La tempête arrive soudainement. Un vent violent, du sable et, rapidement, même le soleil devient rouge foncé, puis la nuit tombe en plein jour. On s’y habitue avec le temps, mais la première fois, la surprise et la stupeur frappent l’imagination. Combien de temps la tempête de sable va-t-elle durer et quand la lumière du soleil reviendra-t-elle enfin éclairer le monde ? Nous sommes en 2015, au mois de janvier. Des églises et des institutions chrétiennes (et dans une certaine mesure des intérêts français) sont attaquées à Zinder et à Niamey. C’était un vendredi et un samedi matin après la publication controversée d’une caricature du prophète de l’islam par le journal satirique français « Charlie Hebdo ». Des troubles avaient éclaté dans diverses parties du monde et au Niger, une situation politique tendue avait atteint son paroxysme. Les communautés chrétiennes sont soudainement rejetées, persécutées, blessées et stigmatisées. Une tempête de rage dans les rues ce jour-là et, trois ans plus tard, l’enlèvement de mon ami et confrère Pierluigi Maccalli par des groupes terroristes armés d’inspiration islamique. Deux longues années d’emprisonnement dans le désert, dans la solitude et des conditions de vie extrêmes, jusqu’à sa libération en 2020, avec d’autres otages.

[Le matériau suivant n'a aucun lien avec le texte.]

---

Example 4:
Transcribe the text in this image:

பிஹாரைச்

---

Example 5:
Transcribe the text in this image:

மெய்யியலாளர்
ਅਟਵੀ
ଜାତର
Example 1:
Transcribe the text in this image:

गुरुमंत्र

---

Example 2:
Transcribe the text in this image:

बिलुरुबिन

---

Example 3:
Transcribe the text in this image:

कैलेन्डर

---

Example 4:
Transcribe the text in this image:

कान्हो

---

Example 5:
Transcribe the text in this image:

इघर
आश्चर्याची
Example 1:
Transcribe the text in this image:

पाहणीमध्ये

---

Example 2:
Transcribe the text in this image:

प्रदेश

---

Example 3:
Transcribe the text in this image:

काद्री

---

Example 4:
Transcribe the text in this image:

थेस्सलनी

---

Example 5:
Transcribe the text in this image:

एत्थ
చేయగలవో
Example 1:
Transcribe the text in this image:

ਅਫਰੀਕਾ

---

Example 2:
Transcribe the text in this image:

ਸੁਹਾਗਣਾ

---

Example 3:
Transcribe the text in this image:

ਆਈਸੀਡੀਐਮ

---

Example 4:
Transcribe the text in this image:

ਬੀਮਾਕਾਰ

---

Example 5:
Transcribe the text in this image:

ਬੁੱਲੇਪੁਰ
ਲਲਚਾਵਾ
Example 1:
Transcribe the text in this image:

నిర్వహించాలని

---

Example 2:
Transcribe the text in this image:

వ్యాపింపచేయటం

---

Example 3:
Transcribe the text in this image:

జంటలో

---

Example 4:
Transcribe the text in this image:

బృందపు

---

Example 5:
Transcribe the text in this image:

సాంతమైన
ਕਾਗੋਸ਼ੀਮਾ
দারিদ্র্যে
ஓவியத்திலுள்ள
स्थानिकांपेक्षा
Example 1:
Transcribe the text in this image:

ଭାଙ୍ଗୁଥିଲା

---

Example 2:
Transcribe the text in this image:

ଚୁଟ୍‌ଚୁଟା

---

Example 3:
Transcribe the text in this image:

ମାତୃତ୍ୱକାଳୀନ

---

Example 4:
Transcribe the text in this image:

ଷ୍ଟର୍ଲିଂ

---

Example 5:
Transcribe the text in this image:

Chaînes de la liberté, a écrit Pierluigi dans son livre-journal de ses deux années d’emprisonnement dans le désert du Sahara. Il faut surtout souligner, dans la conclusion du livre susmentionné, d’apprendre à « désarmer les mots », car c’est d’eux, armés, que naissent les guerres et tout ce qui porte atteinte à la dignité de la personne. Il est retourné saluer les personnes qui avaient prié pour lui pendant sa détention et s’est rendu compte qu’entre-temps, la situation avec les groupes armés s’était considérablement aggravée. Des zones et des régions entières des Trois Frontières, du Niger, du Mali et du Burkina Faso sont littéralement prises en otage par des groupes armés qui dictent la loi des armes pour imposer leur version de l’islam. La tempête continue car, à ce jour, des milliers de personnes sont des étrangers, déplacés sur leur propre terre. Il ne leur reste plus qu’à fuir pour sauver leurs enfants et emporter avec eux la peur de nouvelles menaces et de représailles financières.
C’est pourquoi c’est finalement la poussière qui décrit le mieux, en l’opacifiant, l’expérience vécue. L’écrivain, poète et philosophe martiniquais Edouard Glissant a raison d’affirmer qu’il y a un droit, pour les hommes, les cultures et Dieu, à l’opacité. La poussière envahit, la lumière, l’incommensurable, la vie vécue au quotidien. Elle s’adapte, elle s’infiltre, elle ment, elle pénètre, elle s’installe et s’attarde partout. Les relations humaines, la politique, l’économie, les promesses des futurs commerçants et les entrepreneurs de guerres. Les pensées, les mots et les religions plus ou moins révélées n’y échappent pas. Elle semble aussi détenir la clé de l’éternité par son omniprésence et son insaisissabilité. La poussière traverse les années, marquant de son opacité les choses, les hommes, les faits et les événements. Elle s’affirme comme une contribution à la vérité de la vie, un mystère caché par une légère couche de poussière d’infini.